The death toll from the ebola epidemic rose to 4922 out of 10,141 known cases in eight countries, the World Health Organisation (WHO) said last night.

The virus, which reached Mali through a two-year-old girl who died on Friday, now threatens Ivory Coast, having infected people virtually all along its borders with Guinea and Liberia. The three worst-hit countries of West Africa - Guinea, Liberia and Sierra Leone - account for the bulk of the world's worst ebola outbreak, recording 4912 deaths out of 10,114 cases there, the WHO said in its update.

The group's overall figures include outbreaks in Nigeria and Senegal, deemed by the WHO to be now over, as well as isolated cases in Spain, the United States and a single case in Mali.

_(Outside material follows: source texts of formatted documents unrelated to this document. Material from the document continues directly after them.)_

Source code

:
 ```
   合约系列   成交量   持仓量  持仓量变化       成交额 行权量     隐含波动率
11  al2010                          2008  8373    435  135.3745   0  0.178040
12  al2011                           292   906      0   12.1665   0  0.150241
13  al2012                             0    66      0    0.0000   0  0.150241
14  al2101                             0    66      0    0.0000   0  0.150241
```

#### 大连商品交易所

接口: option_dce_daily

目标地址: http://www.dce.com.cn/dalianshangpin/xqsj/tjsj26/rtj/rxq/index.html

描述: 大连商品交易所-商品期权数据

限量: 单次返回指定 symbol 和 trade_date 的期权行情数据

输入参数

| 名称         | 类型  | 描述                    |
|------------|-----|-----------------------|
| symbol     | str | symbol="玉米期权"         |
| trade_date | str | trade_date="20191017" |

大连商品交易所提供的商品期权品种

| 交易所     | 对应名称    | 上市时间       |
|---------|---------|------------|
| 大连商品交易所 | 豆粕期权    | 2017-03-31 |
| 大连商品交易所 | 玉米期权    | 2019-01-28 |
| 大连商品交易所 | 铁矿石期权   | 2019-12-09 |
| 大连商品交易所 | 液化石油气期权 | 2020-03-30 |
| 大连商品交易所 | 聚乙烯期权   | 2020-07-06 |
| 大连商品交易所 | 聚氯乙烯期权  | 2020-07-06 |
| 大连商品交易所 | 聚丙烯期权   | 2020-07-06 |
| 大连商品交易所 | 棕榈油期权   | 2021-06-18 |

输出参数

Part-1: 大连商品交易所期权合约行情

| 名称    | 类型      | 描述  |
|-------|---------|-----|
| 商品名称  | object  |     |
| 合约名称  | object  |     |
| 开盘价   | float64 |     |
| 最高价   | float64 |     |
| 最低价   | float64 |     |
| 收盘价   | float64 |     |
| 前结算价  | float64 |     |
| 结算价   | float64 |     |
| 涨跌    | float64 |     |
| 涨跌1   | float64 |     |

However, the true toll may be three times as much, while the death rate is thought to be about 70% of all cases.

The WHO has said that many families are keeping infected people at home rather than putting them into isolation in treatment centres - some of which have refused patients due to a lack of beds and basic supplies. The United Nations agency, sounding an ominous note, said that out of the eight districts of Liberia and Guinea sharing a border with Ivory Coast, only two have yet to report confirmed or probable ebola cases.

It has also said trials of ebola vaccines could begin in West Africa in December, a month earlier than previously expected, and hundreds of thousands of doses should be available for use by the middle of next year.

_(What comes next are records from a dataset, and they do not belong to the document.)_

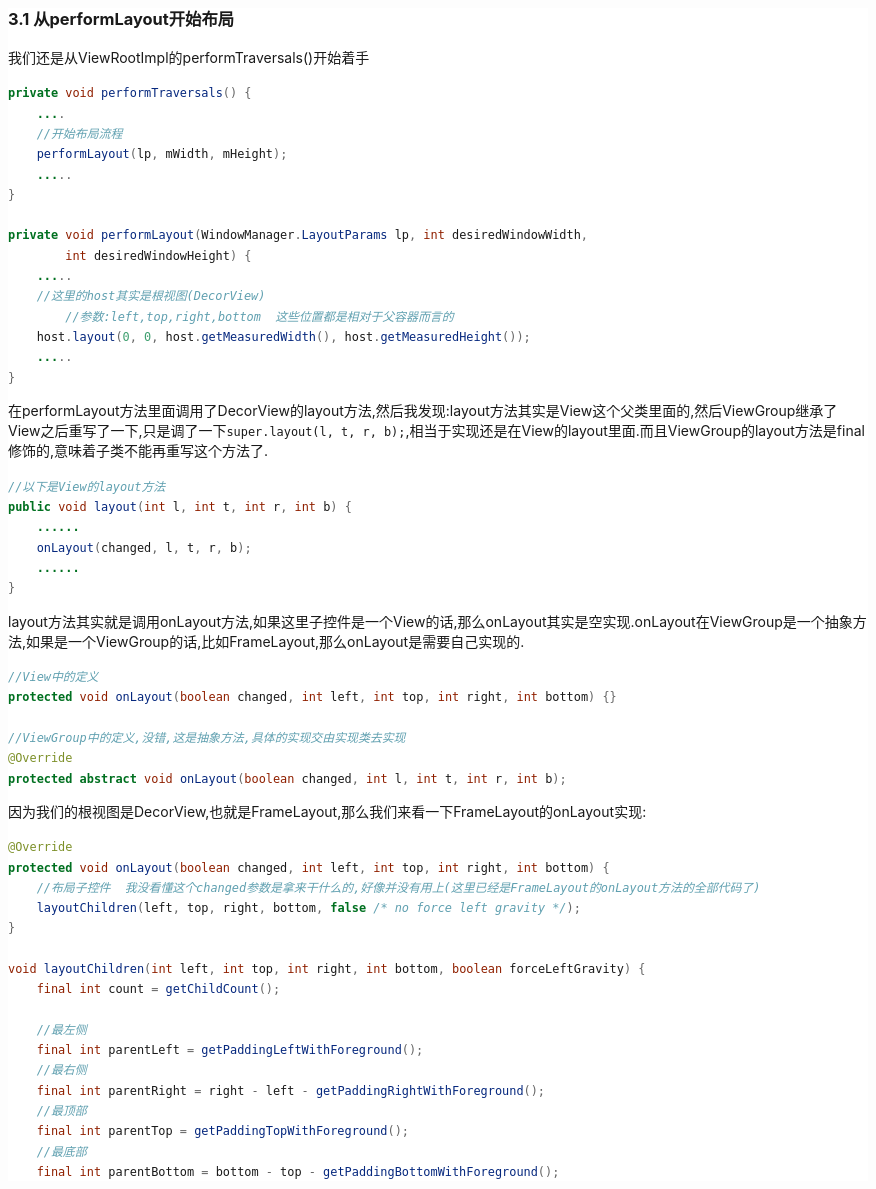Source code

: ### 3.1 从performLayout开始布局

我们还是从ViewRootImpl的performTraversals()开始着手

```java
private void performTraversals() {
    ....
    //开始布局流程
    performLayout(lp, mWidth, mHeight);
    .....
}

private void performLayout(WindowManager.LayoutParams lp, int desiredWindowWidth,
        int desiredWindowHeight) {
    .....
    //这里的host其实是根视图(DecorView)
        //参数:left,top,right,bottom  这些位置都是相对于父容器而言的
    host.layout(0, 0, host.getMeasuredWidth(), host.getMeasuredHeight());
    .....
}

```

在performLayout方法里面调用了DecorView的layout方法,然后我发现:layout方法其实是View这个父类里面的,然后ViewGroup继承了View之后重写了一下,只是调了一下`super.layout(l, t, r, b);`,相当于实现还是在View的layout里面.而且ViewGroup的layout方法是final修饰的,意味着子类不能再重写这个方法了.

```java
//以下是View的layout方法
public void layout(int l, int t, int r, int b) {
    ......
    onLayout(changed, l, t, r, b);
    ......
}
```

layout方法其实就是调用onLayout方法,如果这里子控件是一个View的话,那么onLayout其实是空实现.onLayout在ViewGroup是一个抽象方法,如果是一个ViewGroup的话,比如FrameLayout,那么onLayout是需要自己实现的.


```java
//View中的定义
protected void onLayout(boolean changed, int left, int top, int right, int bottom) {}

//ViewGroup中的定义,没错,这是抽象方法,具体的实现交由实现类去实现
@Override
protected abstract void onLayout(boolean changed, int l, int t, int r, int b);
```

因为我们的根视图是DecorView,也就是FrameLayout,那么我们来看一下FrameLayout的onLayout实现:

```java
@Override
protected void onLayout(boolean changed, int left, int top, int right, int bottom) {   
    //布局子控件  我没看懂这个changed参数是拿来干什么的,好像并没有用上(这里已经是FrameLayout的onLayout方法的全部代码了)
    layoutChildren(left, top, right, bottom, false /* no force left gravity */);
}

void layoutChildren(int left, int top, int right, int bottom, boolean forceLeftGravity) {
    final int count = getChildCount();
    
    //最左侧
    final int parentLeft = getPaddingLeftWithForeground();
    //最右侧
    final int parentRight = right - left - getPaddingRightWithForeground();
    //最顶部
    final int parentTop = getPaddingTopWithForeground();
    //最底部
    final int parentBottom = bottom - top - getPaddingBottomWithForeground();
```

The WHO says 15 African states including Ivory Coast are at the highest risk of the deadly virus being imported. In the last 10 days it has sent teams to Mali and Ivory Coast to help national authorities gear up their capacity to detect and treat potential cases. Four WHO experts are travelling this weekend to Mali to reinforce the team there.

The agency warned that many people in Mali had potentially been exposed to the virus because the little girl was taken across the country while she was ill. Some 43 people with whom she was in contact, including 10 healthcare workers, are being monitored.

In all, 450 healthcare workers have been infected to date - including one in Spain and three in the US - leading to the deaths of 244 of them, the WHO said.

The governors of the US states of New York and New Jersey have ordered a mandatory 21-day quarantine period for all doctors and other travellers who have had contact with ebola victims in West Africa.

Anyone arriving from affected West African countries without having had confirmed contact with ebola victims will be subject to monitoring by public health officials.

The move follows the diagnosis in New York of Dr Craig Spencer, who had been working in Guinea.

The first person to be quarantined under the rules was a female health worker who arrived at Newark Liberty International Airport on Friday.

She had no symptoms then, but later developed a fever. A preliminary test came back negative for ebola, the New Jersey health department said yesterday, but the woman remains in isolation.

Also in the US, two nurses infected while caring for dying Dallas patient Thomas Eric Duncan have been declared free of the virus.